Gay Marriage Ruling a Boon for Georgia GOP

ATLANTA (AP) - Georgia Republicans were publicly outraged over a judge's ruling which said the state's voter-endorsed ban on same sex marriage is unconstitutional.

But, behind the scenes, the GOP could barely contain its glee.

Unless the ruling is reversed on appeal by Aug. 7, Gov. Sonny Perdue said Wednesday that he will call for a special legislative session to put another gay marriage amendment on the ballot in November.

That could be a boon for Republicans.

The gay marriage measure drove Georgia conservatives to the polls in 2004. Now, with Gov. Sonny Perdue facing a potentially strong Democratic challenge in his bid for re-election and Republicans looking to continue their lock on the state Legislature, it could provide the GOP with a rallying cry this November.

"They can use it to try to fire up the conservative base in the state and get them out to vote," University of Georgia political science professor Charles Bullock said.

In fact, the ruling allows Republicans to turn to two battle-tested themes that rile conservatives: gay marriage and so-called activist judges.

Georgia's constitutional ban on same-sex marriage passed by a 3-1 margin in 2004. Perdue on Wednesday complained that the popular will of the people had been undermined by "an activist judge."

Other Republicans voiced the same mantra.

"There is no place in Georgia for activist judges trying to impose their will on our state," House Speaker Glenn Richardson said.

Bullock said both issues play well for the Republicans.

Even if the gay marriage ban doesn't end up on the ballot in November, Bullock said the ruling succeeds in shifting the political debate to Republican "values issues."

State Attorney General Thurbert Baker, a Democrat, on Wednesday filed a notice to appeal to the Georgia Supreme Court.

Baker also asked for an expedited review, although he also noted the state already has a law on the books that makes it clear same sex marriage is not recognized in Georgia and only the constitutional amendment was struck down.

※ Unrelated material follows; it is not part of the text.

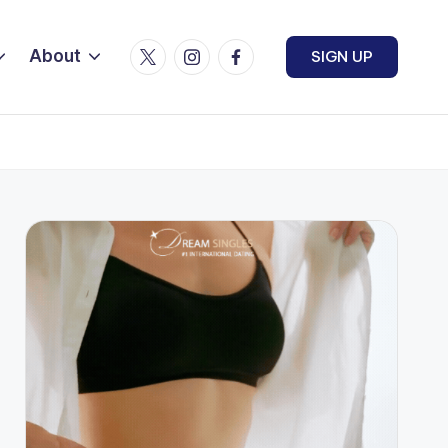
Twitter
Instagram
Facebook
About
SIGN UP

A request for an expedited appeal must be approved by the judges of the Georgia Supreme Court. A spokesman for the court said while the case might be heard before August, the court's docket is already filling up into September.

Perdue said Wednesday that the court must rule by Aug. 7 because all ballot language must be filed with the Secretary of State's office by Aug. 14 to allow time for ballots to be printed. A special session of the Legislature could last at least a week and cost more than $32,000 a day.

The ruling by Fulton County Superior Court Judge Constance C. Russell said the measure violated the state's single-subject rule for ballot issues. Russell, who was appointed to the bench in 1996 by Democratic Gov. Zell Miller, wrote in her ruling that the measure asked voters to decide on gay marriage and civil unions in a single amendment. She did not address the issue of whether gay couples should be allowed to wed.

The lawsuit was filed eighteen months ago, soon after the ballot measure passed.

With the election looming, it was hard on Wednesday to detect much difference between Democrats and Republicans on the gay marriage issue.

House Democrats rushed to join Republican legislative leaders in calling for a special session, although they stipulated that legislators should also use such a meeting to suspend the state's gas tax to help lower prices at the pump.

Perdue's would-be Democratic opponents, Secretary of State Cathy Cox and Lt. Gov. Mark Taylor, both said Wednesday that they supported the gay marriage amendment. Cox said she supported the call for a special session. A Taylor spokesman said he was hopeful the court would act soon enough and reserved judgment on whether calling lawmakers back to Atlanta was necessary.

In 2004, Cox had said the constitutional amendment was "unnecessary" because the state already has a law on the books making clear that same-sex marriage was illegal. Critics seized on that, saying she had flip flopped.

Cox spokesman Peter Jackson said Wednesday that her argument then was not against the substance of the amendment but with the "legislative mechanics."

"Her position has not changed," Jackson said.

Speaking to reporters after a speech Wednesday at the Atlanta Press Club, Perdue said he had "no idea" if the measure would help the GOP in this year's elections. "We're not making that decision on political calculus," he said.

Gay rights groups said the appeal was expected and politics was driving the debate.

"All these guys are running for election. And once again they're going to try to use gays and lesbians as their platform," said Chuck Bowen, director of Georgia Equality, the state's largest gay-advocacy organization. "They're using us to shield the real issues facing the state."